- **Data rows**
-----
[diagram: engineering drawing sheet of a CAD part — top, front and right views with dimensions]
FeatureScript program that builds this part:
-----
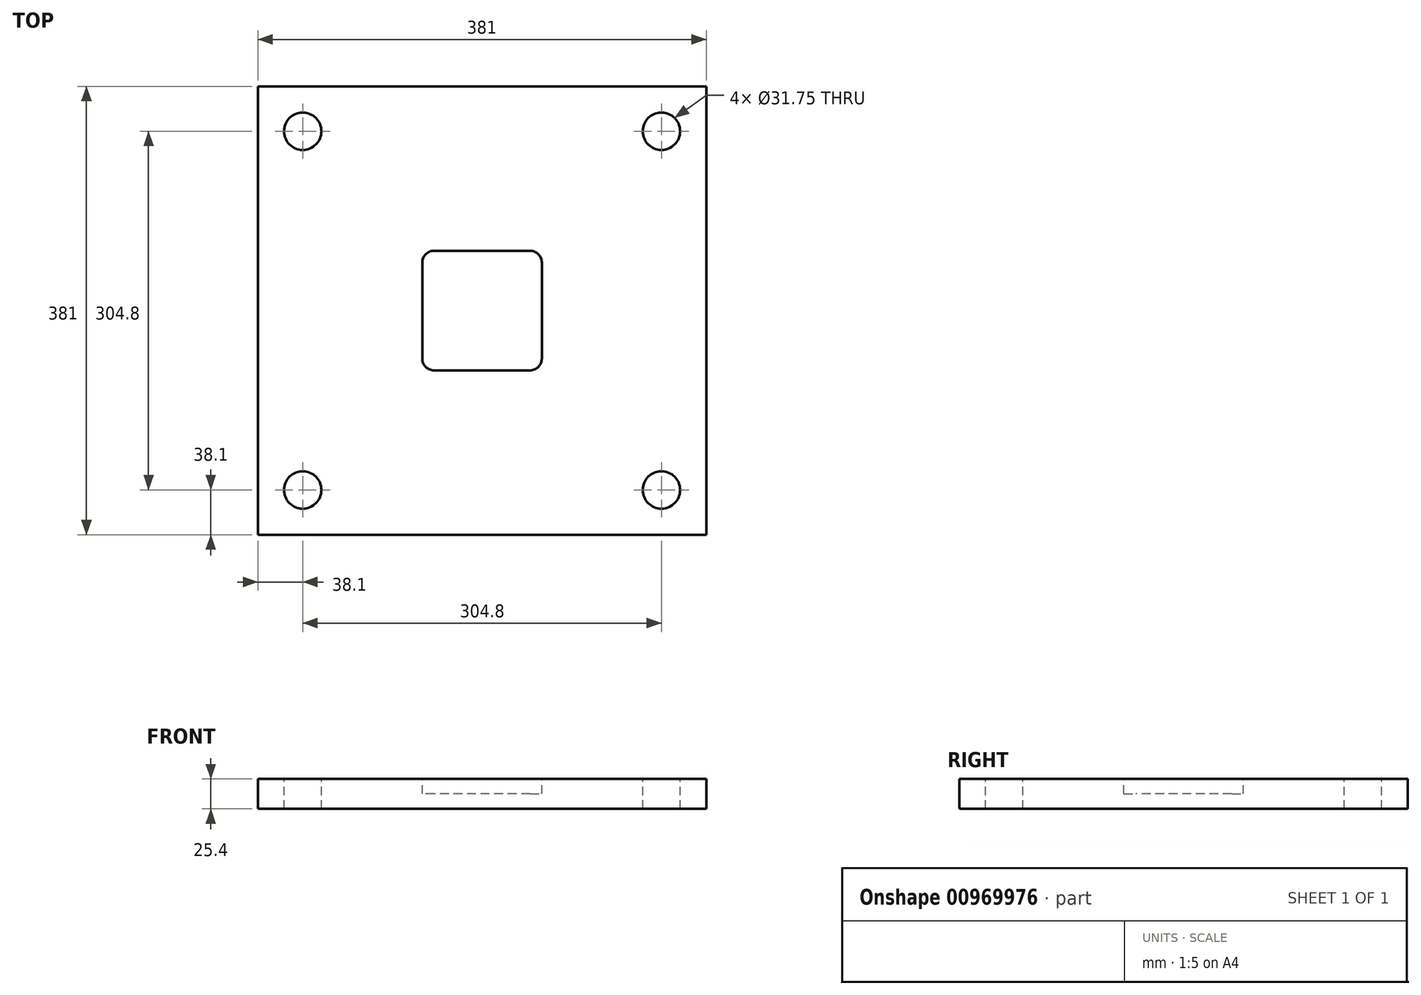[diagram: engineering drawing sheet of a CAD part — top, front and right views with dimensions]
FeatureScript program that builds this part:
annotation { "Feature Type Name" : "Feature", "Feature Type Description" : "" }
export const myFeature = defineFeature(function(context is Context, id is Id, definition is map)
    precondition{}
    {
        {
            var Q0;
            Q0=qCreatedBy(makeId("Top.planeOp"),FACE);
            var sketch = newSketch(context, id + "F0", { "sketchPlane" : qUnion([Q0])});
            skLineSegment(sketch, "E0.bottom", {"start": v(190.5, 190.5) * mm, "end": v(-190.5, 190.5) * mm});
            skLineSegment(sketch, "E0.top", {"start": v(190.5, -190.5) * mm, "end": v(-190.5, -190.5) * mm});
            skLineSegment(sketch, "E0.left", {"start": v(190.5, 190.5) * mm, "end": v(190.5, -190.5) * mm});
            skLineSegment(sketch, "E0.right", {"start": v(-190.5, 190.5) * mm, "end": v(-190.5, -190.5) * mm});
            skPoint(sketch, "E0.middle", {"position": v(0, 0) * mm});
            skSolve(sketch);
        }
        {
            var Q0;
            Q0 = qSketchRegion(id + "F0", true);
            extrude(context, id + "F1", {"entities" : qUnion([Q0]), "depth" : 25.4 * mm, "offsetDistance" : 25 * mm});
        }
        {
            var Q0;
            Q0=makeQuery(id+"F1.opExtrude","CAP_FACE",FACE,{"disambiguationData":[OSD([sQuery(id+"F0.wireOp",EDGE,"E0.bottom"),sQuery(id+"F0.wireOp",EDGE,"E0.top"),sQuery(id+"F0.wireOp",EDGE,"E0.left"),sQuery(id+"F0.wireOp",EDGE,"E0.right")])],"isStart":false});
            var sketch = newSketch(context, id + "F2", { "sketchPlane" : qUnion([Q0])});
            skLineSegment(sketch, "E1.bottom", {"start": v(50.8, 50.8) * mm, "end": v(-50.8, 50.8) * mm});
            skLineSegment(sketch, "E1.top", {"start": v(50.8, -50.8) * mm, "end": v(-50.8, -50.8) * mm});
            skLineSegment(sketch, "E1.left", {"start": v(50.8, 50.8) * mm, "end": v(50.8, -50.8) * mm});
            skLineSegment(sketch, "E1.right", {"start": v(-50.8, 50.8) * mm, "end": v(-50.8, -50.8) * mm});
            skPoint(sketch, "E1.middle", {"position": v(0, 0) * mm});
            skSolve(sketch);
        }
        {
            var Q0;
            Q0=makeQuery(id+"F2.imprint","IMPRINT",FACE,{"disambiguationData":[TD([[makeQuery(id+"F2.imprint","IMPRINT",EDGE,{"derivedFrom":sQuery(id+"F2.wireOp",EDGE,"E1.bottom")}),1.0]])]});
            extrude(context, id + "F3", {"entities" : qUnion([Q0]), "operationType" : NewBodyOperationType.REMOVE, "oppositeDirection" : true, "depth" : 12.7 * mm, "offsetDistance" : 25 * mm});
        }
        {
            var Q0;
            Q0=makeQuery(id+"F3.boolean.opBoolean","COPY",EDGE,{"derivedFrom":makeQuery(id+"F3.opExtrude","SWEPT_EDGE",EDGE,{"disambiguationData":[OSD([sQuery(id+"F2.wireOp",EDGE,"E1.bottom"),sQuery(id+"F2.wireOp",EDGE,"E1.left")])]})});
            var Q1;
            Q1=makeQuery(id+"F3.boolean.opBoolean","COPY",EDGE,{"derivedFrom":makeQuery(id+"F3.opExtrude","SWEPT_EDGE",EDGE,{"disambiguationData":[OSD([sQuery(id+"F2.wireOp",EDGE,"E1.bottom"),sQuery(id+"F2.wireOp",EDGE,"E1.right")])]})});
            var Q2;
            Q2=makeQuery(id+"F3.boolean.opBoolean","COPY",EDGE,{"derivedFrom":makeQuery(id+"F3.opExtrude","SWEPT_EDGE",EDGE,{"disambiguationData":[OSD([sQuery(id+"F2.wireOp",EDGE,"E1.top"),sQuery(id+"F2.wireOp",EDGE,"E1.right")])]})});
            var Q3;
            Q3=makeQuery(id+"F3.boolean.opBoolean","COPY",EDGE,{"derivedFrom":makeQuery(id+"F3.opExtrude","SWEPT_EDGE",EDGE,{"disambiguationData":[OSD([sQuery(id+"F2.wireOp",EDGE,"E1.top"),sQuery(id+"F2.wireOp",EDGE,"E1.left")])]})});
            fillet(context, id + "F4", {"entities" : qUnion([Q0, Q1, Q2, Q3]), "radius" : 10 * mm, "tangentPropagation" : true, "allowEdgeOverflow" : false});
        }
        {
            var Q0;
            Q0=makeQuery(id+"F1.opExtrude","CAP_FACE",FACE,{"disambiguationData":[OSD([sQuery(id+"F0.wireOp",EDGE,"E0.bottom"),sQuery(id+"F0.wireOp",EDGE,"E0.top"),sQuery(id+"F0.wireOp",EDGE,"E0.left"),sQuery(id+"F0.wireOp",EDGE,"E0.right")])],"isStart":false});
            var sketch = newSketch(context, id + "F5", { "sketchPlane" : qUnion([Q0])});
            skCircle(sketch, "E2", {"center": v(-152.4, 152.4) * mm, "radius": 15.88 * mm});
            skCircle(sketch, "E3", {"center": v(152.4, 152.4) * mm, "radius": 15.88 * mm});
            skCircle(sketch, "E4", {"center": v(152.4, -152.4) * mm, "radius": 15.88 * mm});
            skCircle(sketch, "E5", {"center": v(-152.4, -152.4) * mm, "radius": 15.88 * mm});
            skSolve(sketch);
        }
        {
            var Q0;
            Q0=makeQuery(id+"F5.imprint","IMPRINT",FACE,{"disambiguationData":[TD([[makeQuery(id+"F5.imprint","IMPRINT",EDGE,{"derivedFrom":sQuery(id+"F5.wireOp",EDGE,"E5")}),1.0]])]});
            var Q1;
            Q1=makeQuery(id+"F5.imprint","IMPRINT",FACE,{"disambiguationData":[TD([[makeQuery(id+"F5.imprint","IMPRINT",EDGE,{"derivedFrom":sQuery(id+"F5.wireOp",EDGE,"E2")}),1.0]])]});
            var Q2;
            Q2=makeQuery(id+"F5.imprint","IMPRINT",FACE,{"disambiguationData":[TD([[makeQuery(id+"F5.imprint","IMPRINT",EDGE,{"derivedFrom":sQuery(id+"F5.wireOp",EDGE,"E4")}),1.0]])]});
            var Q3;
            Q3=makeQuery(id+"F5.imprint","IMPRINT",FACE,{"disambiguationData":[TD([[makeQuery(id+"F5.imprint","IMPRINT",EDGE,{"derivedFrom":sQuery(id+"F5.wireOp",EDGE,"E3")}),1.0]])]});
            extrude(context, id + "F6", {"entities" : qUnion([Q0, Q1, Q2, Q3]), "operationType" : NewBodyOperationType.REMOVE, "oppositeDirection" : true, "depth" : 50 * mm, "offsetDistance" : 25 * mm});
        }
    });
-----
- **What you should do**
Count the lines in the entries above that contain the string "skLineSegment", and reply with the number alone.

- **Task output**
8